TITEL-Textfeld | Wolf Senff: Lagerkoller

Du glaubst es, oder du glaubst es nicht, sagte Tilman, ein mehrwöchiger Aufenthalt am Salzmeer, sagte er, sei strapaziös, die Temperaturen kletterten im Juni und Juli auf fünfzig Grad, niemand hielte das lange aus, und dennoch, man buche das Salzmeer der Gesundheit wegen, vor allem die erkrankte Haut erhole sich, die Hauptsaison beginne im Herbst und wieder im Frühjahr.

Über Weihnachten?

Ab November stehe die Sonne niedrig über den Hängen und komme selten hinter den Wolken hervor, die Luft sei diesig. Der Schachspieler habe vor Weihnachten einige Wochen im Tsell Harim gebucht, er sei einer der wenigen Gäste gewesen und habe die Stille genossen, sagt er, doch anstrengend sei es gewesen, ohne Frage, täglich im Lager am Salzmeer, er habe jeden Morgen mit den Spatzen Gespräche geführt, das Salzmeer sei ihr Winterquartier, und ihnen vom Frühstück ein Brötchen mitgebracht, sie hätten schon auf ihn gewartet.

Annika lachte.
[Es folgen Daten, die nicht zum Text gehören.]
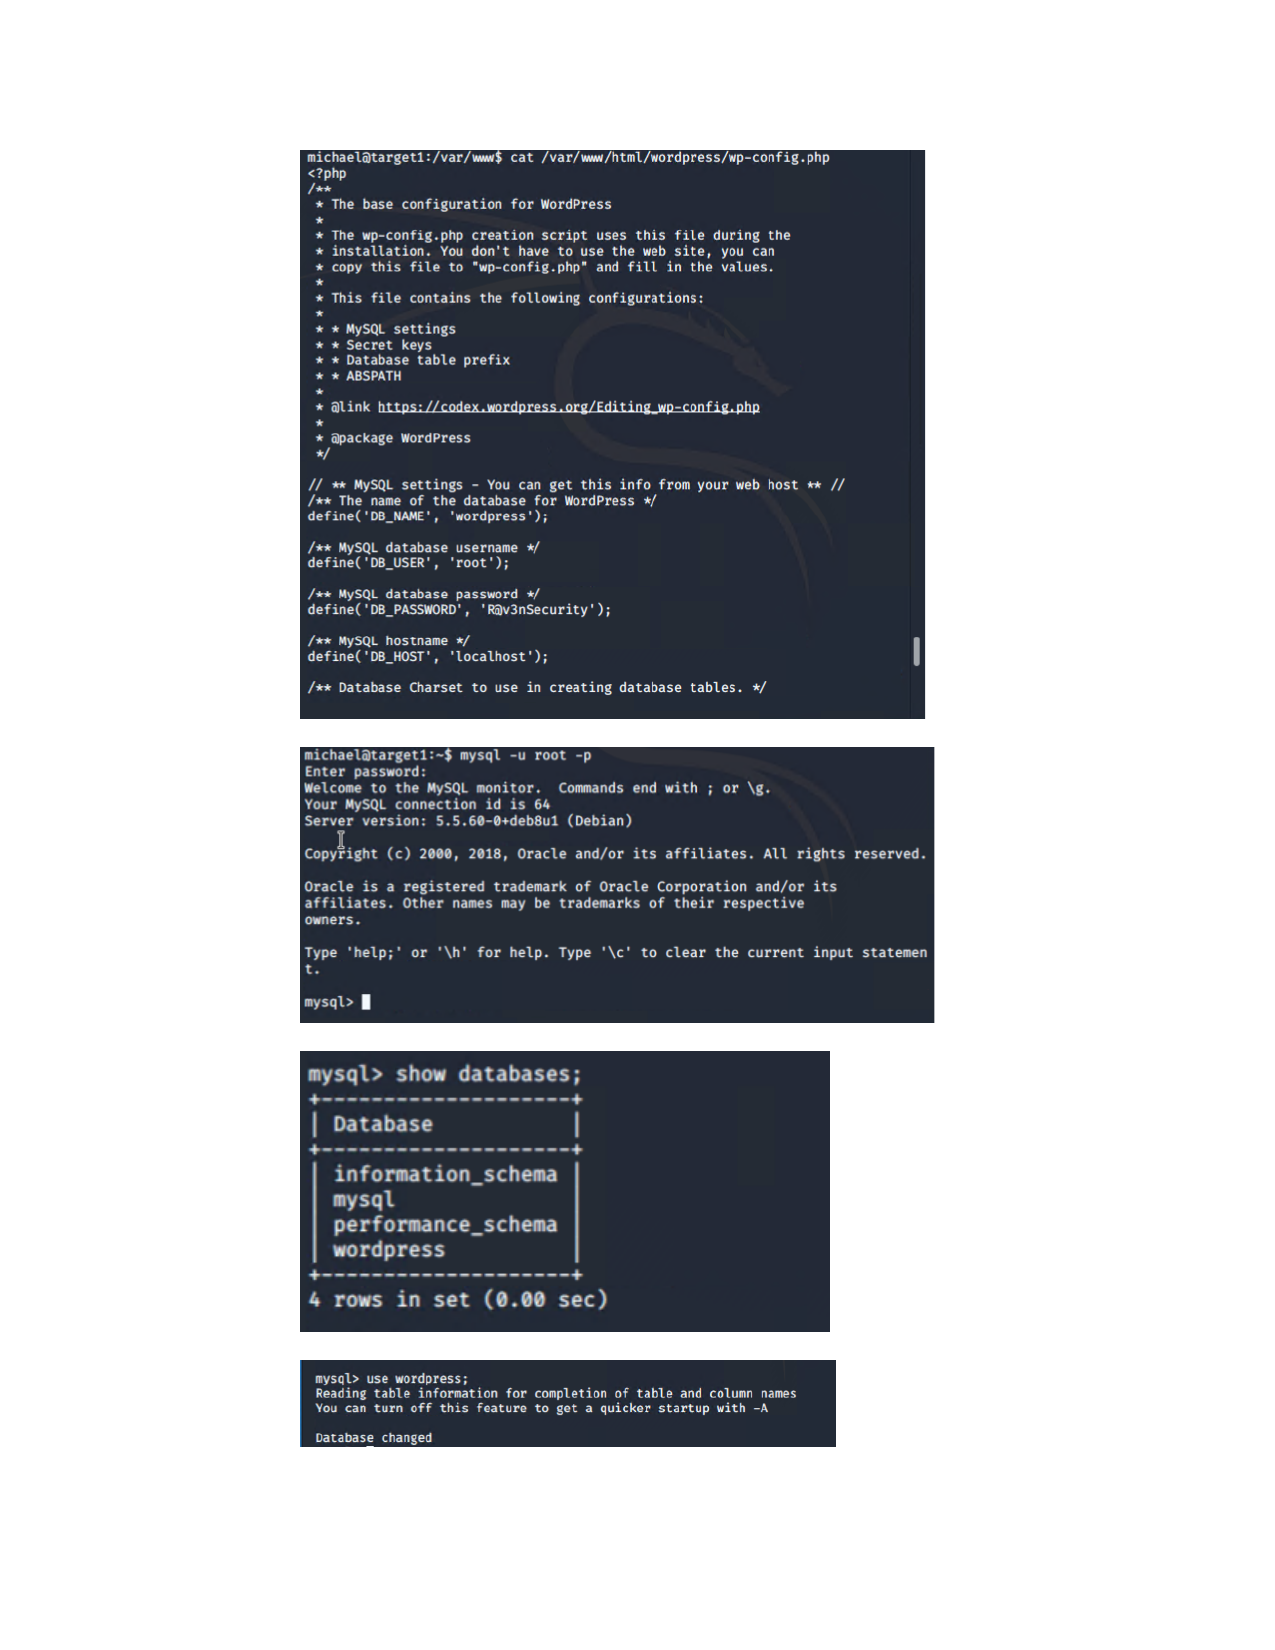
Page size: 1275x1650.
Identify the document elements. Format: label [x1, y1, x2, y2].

Ein hartgesottener Geselle, dein Schachspieler.

Nerven wie Drahtseile, sagte Tilman und griff zu einem Keks, auf dem umgrenzten Gelände ab neun Uhr bis in den frühen Nachmittag, und keine Gelegenheit für eine Partie außer gegen den Computer – das Gefühl, allein zu sein, die Monotonie der Abläufe sei bedrängend, doch ein Lagerkoller, nein, da habe er nur lachen können, das habe ihn nicht tangiert, sagt er. Im Tsell Harim, sagt er, sei er auf Belten getroffen, den er vom vergangenen Jahr her kannte, man laufe einander unweigerlich über den Weg am Salzmeer, und der für den März einen Flug nach Thailand gebucht hatte.

Das Salzmeer rücke in unerreichbare Ferne, sagte Annika, die das Thema nicht sonderlich ernst nahm, und trank einen Schluck Tee.
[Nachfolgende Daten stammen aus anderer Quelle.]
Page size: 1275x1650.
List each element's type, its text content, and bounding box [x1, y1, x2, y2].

Mancher Psoriatiker halte sich zweimal im Jahr am Salzmeer auf, Herbst und Frühjahr, sagte Tilman. Die Dänen dürften sich zwischen dem Salzmeer und einem Krankenhausaufenthalt zu Hause entscheiden, das Salzmeer komme die dänischen Kassen günstiger, sie würden sogar eine Schwester mitschicken, kompromißlos, sie pendle zwischen En Gedi und En Bokek, und wer sich wiederholt nicht an die Regeln halte –  Eintreffen im Lager bis spätestens halb zehn, null Alkoholkonsum, die Sitten seien streng –, der müsse auf eigene Kosten heimfliegen.
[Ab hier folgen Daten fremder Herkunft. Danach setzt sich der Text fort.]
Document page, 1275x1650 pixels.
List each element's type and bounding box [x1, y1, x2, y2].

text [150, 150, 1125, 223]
Malte sei da anders, erklärte Tilman, Malte sei ein Gegenbeispiel, er sei ein naives Gemüt, sei umtriebig, geschwätzig, tue sich wichtig, erinnere an den Suizid im Moriah Plaza, über den sogar in der Deutschland-Ausgabe der BILD mit sieben Zeilen informiert worden sei, ein Aufreger für Malte, der sich stets bestens informiert zeige, er hatte einen Freund im Moriah Plaza und hatte, längst bevor es in der Zeitung zu lesen war, von einem Suizid geredet, einem Sprung aus dem sechsten Stock, anfangs habe ihm das im Lager niemand abgenommen, dem er davon erzählte, er wolle sich, hieß es, wichtigtun, es sei die dritte Woche in dessen Aufenthalt gewesen, sagte Tilman, der Aufenthalt im Lager sei nicht ungefährlich, das Salzmeer treibe die Menschen in einen Lagerkoller, manche hielten sich bis zu sechs Wochen dort auf.

Wie aufregend, spottete Annika, sie langweile sich, sagte sie ernüchternd und stellte ihre Tasse mit dem Drachenmotiv auf den Tisch ab. Ob sie nicht eine vierte Person einladen sollten, überlegte sie, wieder den Wette, denn wenn sie zu viert wären, könnten sie Doppelkopf spielen.

Tilman warf einen Blick zum Gohliser Schlößchen.

Farb tat sich eine Pflaumenschnitte auf.

Sich am Salzmeer aufzuhalten, das sei nicht jedermanns Sache, entgegnete Annika und griff zu einem Stück Marmorkuchen, was er erzähle, sagte sie, wirke verstörend, und sein Malte, sagte sie, sei eine schillernde Figur.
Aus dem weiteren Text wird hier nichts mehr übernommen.